■ EXERCISE DIRECTIONS: Return the data below in full, exactly as it stands.

■ Stored data entries:
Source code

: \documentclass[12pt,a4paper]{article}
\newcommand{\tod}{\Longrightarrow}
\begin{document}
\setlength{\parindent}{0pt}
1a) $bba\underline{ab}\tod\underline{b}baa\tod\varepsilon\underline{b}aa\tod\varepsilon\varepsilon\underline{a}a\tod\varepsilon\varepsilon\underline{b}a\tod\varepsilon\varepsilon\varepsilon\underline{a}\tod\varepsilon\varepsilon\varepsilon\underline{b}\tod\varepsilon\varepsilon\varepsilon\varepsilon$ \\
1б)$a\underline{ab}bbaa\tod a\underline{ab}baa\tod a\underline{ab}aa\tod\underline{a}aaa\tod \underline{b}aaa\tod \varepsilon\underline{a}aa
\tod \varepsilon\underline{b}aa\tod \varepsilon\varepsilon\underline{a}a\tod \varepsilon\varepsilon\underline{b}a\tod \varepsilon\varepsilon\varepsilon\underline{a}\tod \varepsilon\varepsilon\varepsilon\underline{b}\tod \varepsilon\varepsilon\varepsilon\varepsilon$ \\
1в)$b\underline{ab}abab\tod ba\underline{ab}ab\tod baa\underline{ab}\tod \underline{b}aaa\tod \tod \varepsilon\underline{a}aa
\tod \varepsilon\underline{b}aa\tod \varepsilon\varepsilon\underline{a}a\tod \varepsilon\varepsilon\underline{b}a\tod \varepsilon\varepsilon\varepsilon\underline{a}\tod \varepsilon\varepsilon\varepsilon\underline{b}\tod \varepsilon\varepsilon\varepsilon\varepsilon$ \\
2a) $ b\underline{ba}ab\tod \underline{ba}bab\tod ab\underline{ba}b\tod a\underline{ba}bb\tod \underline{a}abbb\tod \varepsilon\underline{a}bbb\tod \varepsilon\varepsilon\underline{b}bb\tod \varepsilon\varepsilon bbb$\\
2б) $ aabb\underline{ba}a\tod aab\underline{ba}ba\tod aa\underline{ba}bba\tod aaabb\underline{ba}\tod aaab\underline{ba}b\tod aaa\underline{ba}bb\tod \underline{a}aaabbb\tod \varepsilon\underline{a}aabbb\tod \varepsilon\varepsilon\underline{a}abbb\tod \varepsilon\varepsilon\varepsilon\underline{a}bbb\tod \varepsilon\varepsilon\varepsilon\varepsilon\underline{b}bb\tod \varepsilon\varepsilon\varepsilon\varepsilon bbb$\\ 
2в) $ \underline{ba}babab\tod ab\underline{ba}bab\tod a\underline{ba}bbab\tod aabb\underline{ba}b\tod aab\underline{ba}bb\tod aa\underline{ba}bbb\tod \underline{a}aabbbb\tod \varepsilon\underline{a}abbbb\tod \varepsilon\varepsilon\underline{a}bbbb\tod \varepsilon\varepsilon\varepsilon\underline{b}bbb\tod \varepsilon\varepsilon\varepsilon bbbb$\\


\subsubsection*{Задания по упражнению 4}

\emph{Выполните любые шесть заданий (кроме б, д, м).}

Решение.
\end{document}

■ SOLUTION:
Source code

: \documentclass[12pt,a4paper]{article}
\newcommand{\tod}{\Longrightarrow}
\begin{document}
\setlength{\parindent}{0pt}
1a) $bba\underline{ab}\tod\underline{b}baa\tod\varepsilon\underline{b}aa\tod\varepsilon\varepsilon\underline{a}a\tod\varepsilon\varepsilon\underline{b}a\tod\varepsilon\varepsilon\varepsilon\underline{a}\tod\varepsilon\varepsilon\varepsilon\underline{b}\tod\varepsilon\varepsilon\varepsilon\varepsilon$ \\
1б)$a\underline{ab}bbaa\tod a\underline{ab}baa\tod a\underline{ab}aa\tod\underline{a}aaa\tod \underline{b}aaa\tod \varepsilon\underline{a}aa
\tod \varepsilon\underline{b}aa\tod \varepsilon\varepsilon\underline{a}a\tod \varepsilon\varepsilon\underline{b}a\tod \varepsilon\varepsilon\varepsilon\underline{a}\tod \varepsilon\varepsilon\varepsilon\underline{b}\tod \varepsilon\varepsilon\varepsilon\varepsilon$ \\
1в)$b\underline{ab}abab\tod ba\underline{ab}ab\tod baa\underline{ab}\tod \underline{b}aaa\tod \tod \varepsilon\underline{a}aa
\tod \varepsilon\underline{b}aa\tod \varepsilon\varepsilon\underline{a}a\tod \varepsilon\varepsilon\underline{b}a\tod \varepsilon\varepsilon\varepsilon\underline{a}\tod \varepsilon\varepsilon\varepsilon\underline{b}\tod \varepsilon\varepsilon\varepsilon\varepsilon$ \\
2a) $ b\underline{ba}ab\tod \underline{ba}bab\tod ab\underline{ba}b\tod a\underline{ba}bb\tod \underline{a}abbb\tod \varepsilon\underline{a}bbb\tod \varepsilon\varepsilon\underline{b}bb\tod \varepsilon\varepsilon bbb$\\
2б) $ aabb\underline{ba}a\tod aab\underline{ba}ba\tod aa\underline{ba}bba\tod aaabb\underline{ba}\tod aaab\underline{ba}b\tod aaa\underline{ba}bb\tod \underline{a}aaabbb\tod \varepsilon\underline{a}aabbb\tod \varepsilon\varepsilon\underline{a}abbb\tod \varepsilon\varepsilon\varepsilon\underline{a}bbb\tod \varepsilon\varepsilon\varepsilon\varepsilon\underline{b}bb\tod \varepsilon\varepsilon\varepsilon\varepsilon bbb$\\ 
2в) $ \underline{ba}babab\tod ab\underline{ba}bab\tod a\underline{ba}bbab\tod aabb\underline{ba}b\tod aab\underline{ba}bb\tod aa\underline{ba}bbb\tod \underline{a}aabbbb\tod \varepsilon\underline{a}abbbb\tod \varepsilon\varepsilon\underline{a}bbbb\tod \varepsilon\varepsilon\varepsilon\underline{b}bbb\tod \varepsilon\varepsilon\varepsilon bbbb$\\


\subsubsection*{Задания по упражнению 4}

\emph{Выполните любые шесть заданий (кроме б, д, м).}

Решение.
\end{document}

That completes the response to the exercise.